Jakarta –
Menteri Kehutanan Raja Juli Antoni menyampaikan duka atas meninggalnya Aktivis Konservasi Orang Utan Dunia Birute Mary Galdikas. Ia mengenang jasa Birute Galdikas yang puluhan tahun berada di pedalaman hutan Kalimantan Tengah untuk konservasi habitat orang utan.
“Atas nama Kementerian Kehutanan saya mengucapkan bela sungkawa sedalam-dalamnya atas kepergian Bu Birute. Indonesia kehilangan salah seorang putra terbaik yang bekerja keras dalam senyap selama puluhan tahun di pedalaman hutan Kalteng untuk konservasi habitat orang utan,” kata Raja Juli dalam keterangannya, Rabu (25/3/2026).
“Bila hari ini Anda melihat Taman Nasional Tanjung Puting yang indah-terjaga dengan orang utan yang membuat Anda berdecak kagum, tanpa terlihat Anda akan temukan jejak kaki dan tangan seorang perempuan berhati keras, berkomitmen tinggi- selain rumah tua dari kayu yang beliau dirikan diawal tahun 70-an,” lanjutnya.
SCROLL TO CONTINUE WITH CONTENT
Raja Juli memiliki kesan mendalam saat bertemu Birute Galdikas. Ia menceritakan momen tersebut terjadi di awal masa jabatannya sebagai Menteri Kehutanan, ketika membuka kembali ruang dialog dengan para pegiat konservasi. Pembukaan diskusi usai 8 tahun dituup itu disambut haru oleh Birute.
“Mengingat suaminya dan kerja keras yang mereka lakukan selama ini, dan pintu Manggala terbuka kembali untuk berdiskusi, bercengkrama bahkan menyampaikan kritik yang pedas sekalipun,” ujarnya.
Raja Juli lantas mengungkapkan pesan terakhir dari Birute Galdikas terkait keinginannya dimakamkan di Indonesia.
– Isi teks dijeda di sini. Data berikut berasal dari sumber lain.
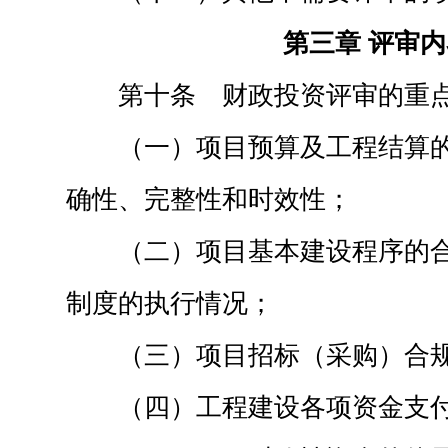
第三章 评审
第十条 财政投资评审的重
（一）项目预算及工程结算
确性、完整性和时效性；
（二）项目基本建设程序的
制度的执行情况；
（三）项目招标（采购）合
（四）工程建设各项资金支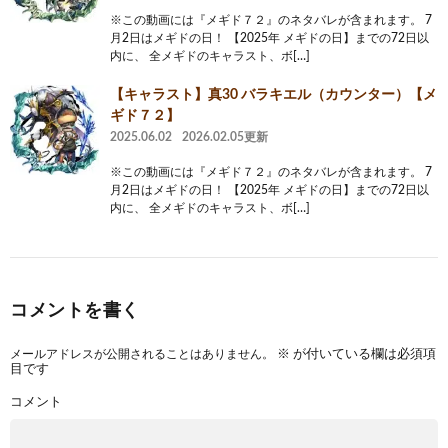
※この動画には『メギド７２』のネタバレが含まれます。 7
月2日はメギドの日！ 【2025年 メギドの日】までの72日以
内に、 全メギドのキャラスト、ボ[…]
【キャラスト】真30 バラキエル（カウンター）【メ
ギド７２】
2025.06.02
2026.02.05更新
※この動画には『メギド７２』のネタバレが含まれます。 7
月2日はメギドの日！ 【2025年 メギドの日】までの72日以
内に、 全メギドのキャラスト、ボ[…]
コメントを書く
メールアドレスが公開されることはありません。
※
が付いている欄は必須項
目です
コメント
Wasiat tersebut disampaikan melalui putra Birute, Fred, yang menyebut ibunya ingin dimakamkan di tanah Dayak, Kalimantan Tengah, berdekatan dengan pusara sang suami.
Ia juga menyebut telah berkoordinasi dengan sejumlah perwakilan Indonesia di luar negeri untuk mempercepat proses tersebut. Raja Juli berharap seluruh proses pemulangan jenazah dapat berjalan lancar dan segera terealisasi sesuai dengan wasiat.
“Alhamdulillah saya sudah mendapatkan no hp Konjen kita di LA dari Pak Umar Hadi, PTRI New York. Bahkan, saya mendapat WA dari Pak Dubes kita di DC, Pak Indroyono, yang memberitakan kepergian Ibu Birute. Kepada beliau saya titipkan pengurusan admistrasi di KJRI LA. Semoga prosesnya cepat,” ucapnya.